[SOURCE PASSAGE start]

One of the scripts needs to have a side effect of starting a background process. This all works when executed directly, but it blocks when called within a subshell.

As a self-contained example consider the following 2 scripts:

test1.sh

#!/bin/bash
echo $(./test2.sh)

test2.sh

#!/bin/bash
(yes > /dev/null ; echo 'yes killed') &
echo success

When I run test2.sh by itself, I get the expected result of "success" on the terminal, and yes running in the background. Killing yes prints "yes killed" to the terminal as expected.
When I run test1.sh I expect to get the same behavior, but what actually happens is that the terminal hangs until I kill yes after which "success yes killed" is printed to the terminal.

What do I change to these scripts so that I can get the same behavior from calling either one?

The premise here is that the subshell evaluation in test1.sh will actually be stored in a variable for later use. The background process started in test2.sh should live past the execution of either script.

[SOURCE PASSAGE end]
[PROVIDED DATA start]

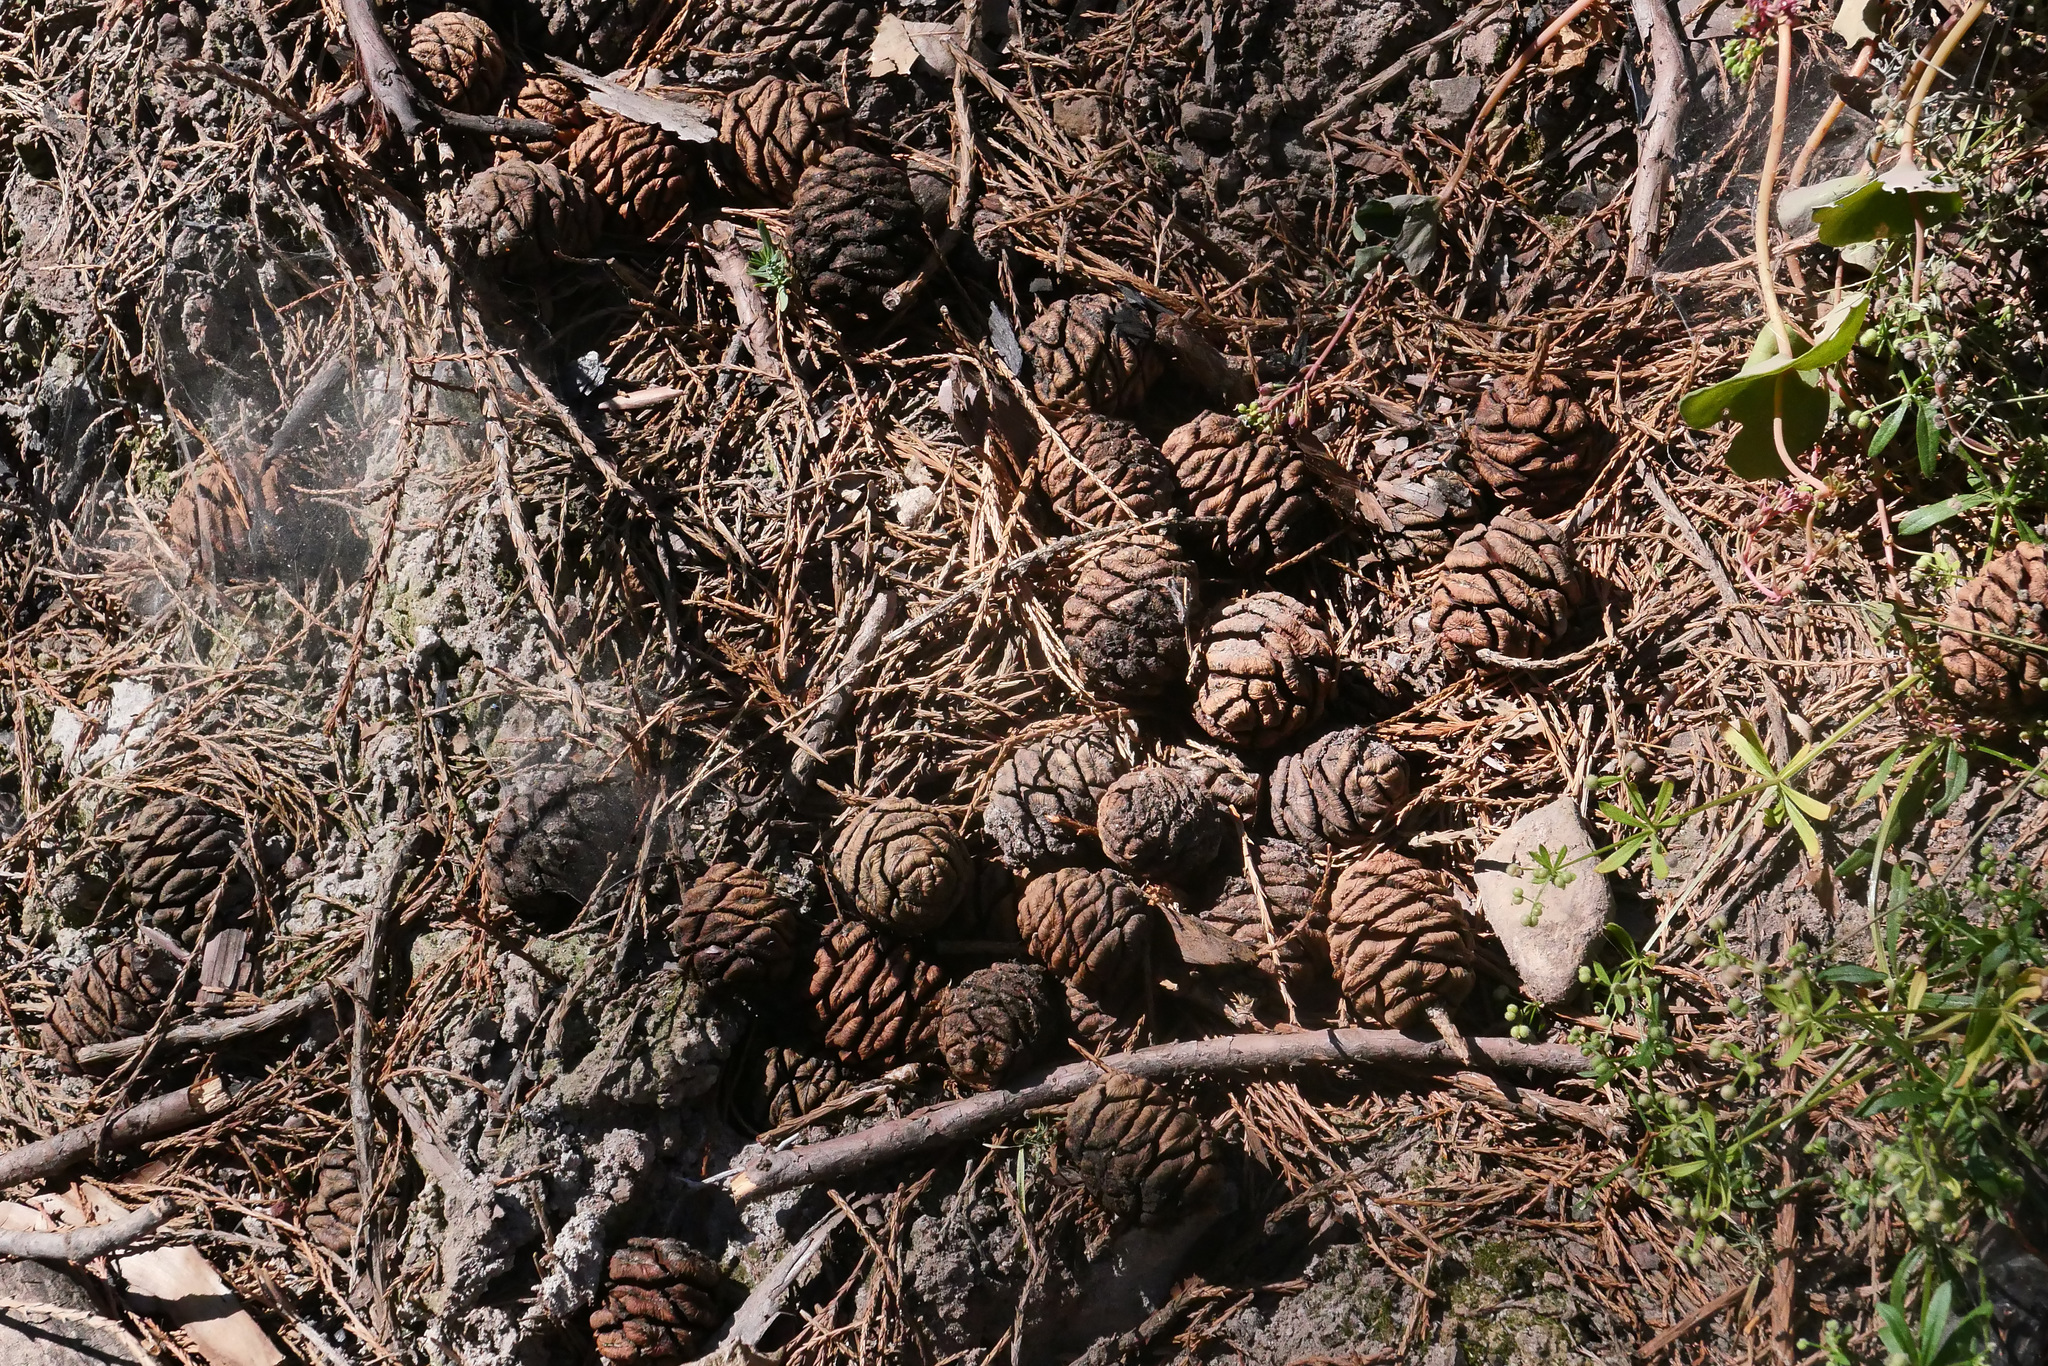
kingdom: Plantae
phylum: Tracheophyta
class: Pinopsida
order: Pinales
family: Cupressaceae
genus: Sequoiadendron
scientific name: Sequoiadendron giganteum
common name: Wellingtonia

[PROVIDED DATA end]
[PROVIDED DATA start]

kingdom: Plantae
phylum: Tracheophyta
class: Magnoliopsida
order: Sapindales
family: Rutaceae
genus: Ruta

[PROVIDED DATA end]

- **TASK GOAL**
Retype everything from "As a self-contained" down to "terminal as expected." in the shell script question above.

- **OUTPUT FOR THIS TASK**
As a self-contained example consider the following 2 scripts:

test1.sh

#!/bin/bash
echo $(./test2.sh)

test2.sh

#!/bin/bash
(yes > /dev/null ; echo 'yes killed') &
echo success

When I run test2.sh by itself, I get the expected result of "success" on the terminal, and yes running in the background. Killing yes prints "yes killed" to the terminal as expected.